### Excerpted text ###
Everyone was happy when Sambo was selected!

- Circus Owner proposes using $50 \times$ Sambo's current weight
- Circus Statistician: we should use the Horvitz-Thompson Estimator (HT)
   - unique hyper-admissible estimator in the class of all generalized polynomial unbiased estimators! 
- HT estimate is Sambo's weight $\div$ probability Sambo was selected  -or- W $\times 100/99$
- But what if the largest elephant Jumbo had been selected? asked the Circus Owner
- Well, said the sheepish statistician, HT would lead to Jumbo's weight $W \times 4900/1$!
- and thus the Circus statistician lost their job (and became an instructor of statistics)!
:::

::: {.column width="30%"}
![](img/basu-elephant.png){width="70%"}
:::

::::


## Several years later...

:::: {.columns}
::: {.column width=50%}
![](img/model_agency.png)
:::
::: {.column width=50%}

Statistical Modelling Agency has ad out for help sampling models 

- Circus statistician applies 

- Agency:   we want to implement Bayesian Model Averaging and need your help in sampling models
and estimation

- Former Circus Statistician:  I know all about sampling!  Tell me more!

- and being an instructor of statistics does not pay enough

:::
::::

## Canonical Regression Model
- Observe response vector $\Y$ with predictor variables $X_1 \dots
X_p$.  

- Model for data under a specific model $\Mg$:
\begin{equation*}
\Y \mid \alpha, \bg, \phi, \Mg \sim \N(\one_n\alpha + \Xg \bg, \I_n/\phi)
### Provided material ###
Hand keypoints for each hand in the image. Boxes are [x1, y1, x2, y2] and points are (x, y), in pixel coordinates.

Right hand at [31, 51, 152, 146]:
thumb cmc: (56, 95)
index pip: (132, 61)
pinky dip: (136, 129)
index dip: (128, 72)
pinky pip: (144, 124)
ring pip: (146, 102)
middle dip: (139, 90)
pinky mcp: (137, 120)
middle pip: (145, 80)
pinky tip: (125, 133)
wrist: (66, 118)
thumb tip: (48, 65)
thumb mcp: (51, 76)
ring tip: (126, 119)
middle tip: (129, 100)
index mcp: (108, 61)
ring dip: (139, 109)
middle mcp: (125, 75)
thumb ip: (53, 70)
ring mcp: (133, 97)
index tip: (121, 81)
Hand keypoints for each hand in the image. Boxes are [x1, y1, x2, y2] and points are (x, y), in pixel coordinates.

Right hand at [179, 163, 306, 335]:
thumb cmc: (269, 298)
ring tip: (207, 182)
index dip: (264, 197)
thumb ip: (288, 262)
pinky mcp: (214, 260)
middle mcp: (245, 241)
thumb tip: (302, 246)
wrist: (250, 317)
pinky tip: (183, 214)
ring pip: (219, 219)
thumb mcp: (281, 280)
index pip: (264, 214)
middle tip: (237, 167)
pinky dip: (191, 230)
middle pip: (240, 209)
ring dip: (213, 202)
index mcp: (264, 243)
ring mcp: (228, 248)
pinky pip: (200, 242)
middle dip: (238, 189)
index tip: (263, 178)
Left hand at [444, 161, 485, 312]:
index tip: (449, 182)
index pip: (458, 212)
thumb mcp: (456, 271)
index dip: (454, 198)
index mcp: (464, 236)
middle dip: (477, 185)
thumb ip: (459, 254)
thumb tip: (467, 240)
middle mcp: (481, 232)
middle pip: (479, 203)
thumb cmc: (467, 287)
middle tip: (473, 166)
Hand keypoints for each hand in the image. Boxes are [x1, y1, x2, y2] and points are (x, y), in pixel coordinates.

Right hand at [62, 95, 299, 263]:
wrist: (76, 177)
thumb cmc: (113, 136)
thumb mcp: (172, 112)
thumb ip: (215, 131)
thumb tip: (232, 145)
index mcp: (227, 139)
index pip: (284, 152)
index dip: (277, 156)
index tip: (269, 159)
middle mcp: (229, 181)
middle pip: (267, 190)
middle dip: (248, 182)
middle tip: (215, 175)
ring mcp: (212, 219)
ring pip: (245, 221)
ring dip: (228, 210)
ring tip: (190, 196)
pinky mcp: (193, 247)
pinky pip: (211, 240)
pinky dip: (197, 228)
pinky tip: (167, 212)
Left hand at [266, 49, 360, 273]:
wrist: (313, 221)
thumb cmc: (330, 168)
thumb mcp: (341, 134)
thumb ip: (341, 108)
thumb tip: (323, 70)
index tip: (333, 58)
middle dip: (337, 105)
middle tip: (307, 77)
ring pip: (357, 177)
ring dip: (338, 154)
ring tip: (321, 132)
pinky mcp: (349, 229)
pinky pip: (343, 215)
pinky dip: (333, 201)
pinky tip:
###
■ How to complete this task: Carry on the slide text about the circus statistician and sampling models from the point where it ends. The records have nothing to do with this.

■ Reply to the task:
\label{eq:linear.model}
\end{equation*}


- Models $\Mg$ encoded by $\g = (\gamma_1, \ldots \gamma_p)^T$ binary vector with
  $\gamma_j = 1$ indicating that $X_j$ is included in model $\Mg$
  where
  \begin{align*}
  \gamma_j = 0 & \Leftrightarrow \beta_j = 0 \\
  \gamma_j = 1 &  \Leftrightarrow \beta_j \neq 0 
  \end{align*}

- $\Xg$: the $n \times \pg$  design matrix for model $\Mg$
  
-  $\bg$:  the $\pg$ vector of non-zero regression coefficients under $\Mg$

-  intercept $\alpha$, precision $\phi$ common to all models


##  Bayesian Model Averaging  (BMA)

- prior distributions on all unknowns $(\bg, \g, \alpha, \phi)$ and turn the Bayesian crank to get posterior distributions!

 - key component is posterior distribution over models
$$
p(\Mg \mid\ Y) = \frac {p(\Y \mid \Mg) p(\Mg)} {\sum_{\g \in \Gamma} p(\Y \mid \Mg)p(\Mg)}
$$


- for **nice** priors, we can integrate out the parameters $\tg = (\bg, \alpha, \phi)$ to obtain the marginal likelihood of $\Mg$ which is proportional to
$$
p(\Y \mid \Mg) = \int p(\Y \mid \tg, \Mg)p(\tg  \mid \Mg) d\tg
$$ 

- posterior distribution of quantities $\Delta$ of interest under BMA
$$
\sum_{\g \in \Gamma} p(\Mg \mid \Y) p(\Delta \mid \Y, \Mg) 
$$
- estimations $\E[\Y]$, predictive distribution of $\Y^*$, $\gamma_j$ (marginal inclusion probabilities)


## Implementation


The Former Circus Statistician asked - "What if you can't enumerate all of the models in $\gamma$? 

- With $88$ predictor variables there  are $2^{88} > 3 \times 10^{26}$
models! 

- more than the number of stars ($10^{24}$) in the universe!

. . .

![](img/dont-panic.png){width=70%}


## Sampling

Well, then we just use a sample, said the agency statistician 

- simple random sampling with or without replacement doesn't work very well (inefficient)

- Box used importance sampling in the 80's, but that didn't seem to scale

- non-random samples using Branch & Bound, but those are biased (also does not scale)

- but then Bayesians discovered MCMC so Markov Chain Monte Carlo is now pretty standard for implementation of BMA

## MCMC 

  - design a Markov Chain to transition through $\Gamma$ so that ultimately models are sampled proportional to their posterior probabilities 
  $$
  p(\Mg \mid \Y ) \propto p(\Y \mid \Mg) p(\Mg)
  $$
 
 - propose a new model from $q(\g^* \mid \g)$ 
 
 - accept moving to $\g^*$ with probability
$$
\textsf{MH} = \max(1, \frac{p(\Mg* \mid \Y)p(\Mg^*)/q(\g^* \mid \g)}
                   {p(\Mg \mid \Y)p(\Mg)/q(\g)})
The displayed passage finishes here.